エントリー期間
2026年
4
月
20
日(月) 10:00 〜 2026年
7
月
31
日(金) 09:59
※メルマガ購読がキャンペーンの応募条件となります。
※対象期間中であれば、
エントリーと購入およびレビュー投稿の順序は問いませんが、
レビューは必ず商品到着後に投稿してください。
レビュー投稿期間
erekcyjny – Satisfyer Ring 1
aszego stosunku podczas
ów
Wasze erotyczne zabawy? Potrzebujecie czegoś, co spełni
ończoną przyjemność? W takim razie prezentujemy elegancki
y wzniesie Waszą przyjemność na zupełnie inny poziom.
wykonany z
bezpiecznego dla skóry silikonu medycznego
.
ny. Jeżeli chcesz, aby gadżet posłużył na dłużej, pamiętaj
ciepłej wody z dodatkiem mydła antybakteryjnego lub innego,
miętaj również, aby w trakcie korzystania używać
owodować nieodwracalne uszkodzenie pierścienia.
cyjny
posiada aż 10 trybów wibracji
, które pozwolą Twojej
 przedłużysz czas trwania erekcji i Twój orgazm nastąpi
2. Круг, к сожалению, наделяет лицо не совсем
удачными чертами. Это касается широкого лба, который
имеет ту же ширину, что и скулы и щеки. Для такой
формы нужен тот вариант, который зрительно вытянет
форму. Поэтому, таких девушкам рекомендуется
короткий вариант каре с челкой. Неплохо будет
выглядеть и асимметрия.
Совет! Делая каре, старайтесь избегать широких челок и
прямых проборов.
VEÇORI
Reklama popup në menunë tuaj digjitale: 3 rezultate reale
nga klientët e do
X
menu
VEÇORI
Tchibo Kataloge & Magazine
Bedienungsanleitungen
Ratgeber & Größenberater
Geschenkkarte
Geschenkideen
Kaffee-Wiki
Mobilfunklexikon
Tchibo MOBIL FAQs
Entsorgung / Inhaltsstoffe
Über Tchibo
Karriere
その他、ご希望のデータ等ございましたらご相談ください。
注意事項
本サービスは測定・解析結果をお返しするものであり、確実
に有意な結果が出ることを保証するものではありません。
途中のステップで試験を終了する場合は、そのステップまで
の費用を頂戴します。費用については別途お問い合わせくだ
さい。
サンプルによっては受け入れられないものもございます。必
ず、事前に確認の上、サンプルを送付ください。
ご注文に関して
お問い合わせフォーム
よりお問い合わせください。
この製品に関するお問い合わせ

=== TO-DO ITEM ===
Exactly as given, repeat every record above.

=== REPLY TO THE EXERCISE ===
エントリー期間
2026年
4
月
20
日(月) 10:00 〜 2026年
7
月
31
日(金) 09:59
※メルマガ購読がキャンペーンの応募条件となります。
※対象期間中であれば、
エントリーと購入およびレビュー投稿の順序は問いませんが、
レビューは必ず商品到着後に投稿してください。
レビュー投稿期間
erekcyjny – Satisfyer Ring 1
aszego stosunku podczas
ów
Wasze erotyczne zabawy? Potrzebujecie czegoś, co spełni
ończoną przyjemność? W takim razie prezentujemy elegancki
y wzniesie Waszą przyjemność na zupełnie inny poziom.
wykonany z
bezpiecznego dla skóry silikonu medycznego
.
ny. Jeżeli chcesz, aby gadżet posłużył na dłużej, pamiętaj
ciepłej wody z dodatkiem mydła antybakteryjnego lub innego,
miętaj również, aby w trakcie korzystania używać
owodować nieodwracalne uszkodzenie pierścienia.
cyjny
posiada aż 10 trybów wibracji
, które pozwolą Twojej
 przedłużysz czas trwania erekcji i Twój orgazm nastąpi
2. Круг, к сожалению, наделяет лицо не совсем
удачными чертами. Это касается широкого лба, который
имеет ту же ширину, что и скулы и щеки. Для такой
формы нужен тот вариант, который зрительно вытянет
форму. Поэтому, таких девушкам рекомендуется
короткий вариант каре с челкой. Неплохо будет
выглядеть и асимметрия.
Совет! Делая каре, старайтесь избегать широких челок и
прямых проборов.
VEÇORI
Reklama popup në menunë tuaj digjitale: 3 rezultate reale
nga klientët e do
X
menu
VEÇORI
Tchibo Kataloge & Magazine
Bedienungsanleitungen
Ratgeber & Größenberater
Geschenkkarte
Geschenkideen
Kaffee-Wiki
Mobilfunklexikon
Tchibo MOBIL FAQs
Entsorgung / Inhaltsstoffe
Über Tchibo
Karriere
その他、ご希望のデータ等ございましたらご相談ください。
注意事項
本サービスは測定・解析結果をお返しするものであり、確実
に有意な結果が出ることを保証するものではありません。
途中のステップで試験を終了する場合は、そのステップまで
の費用を頂戴します。費用については別途お問い合わせくだ
さい。
サンプルによっては受け入れられないものもございます。必
ず、事前に確認の上、サンプルを送付ください。
ご注文に関して
お問い合わせフォーム
よりお問い合わせください。
この製品に関するお問い合わせ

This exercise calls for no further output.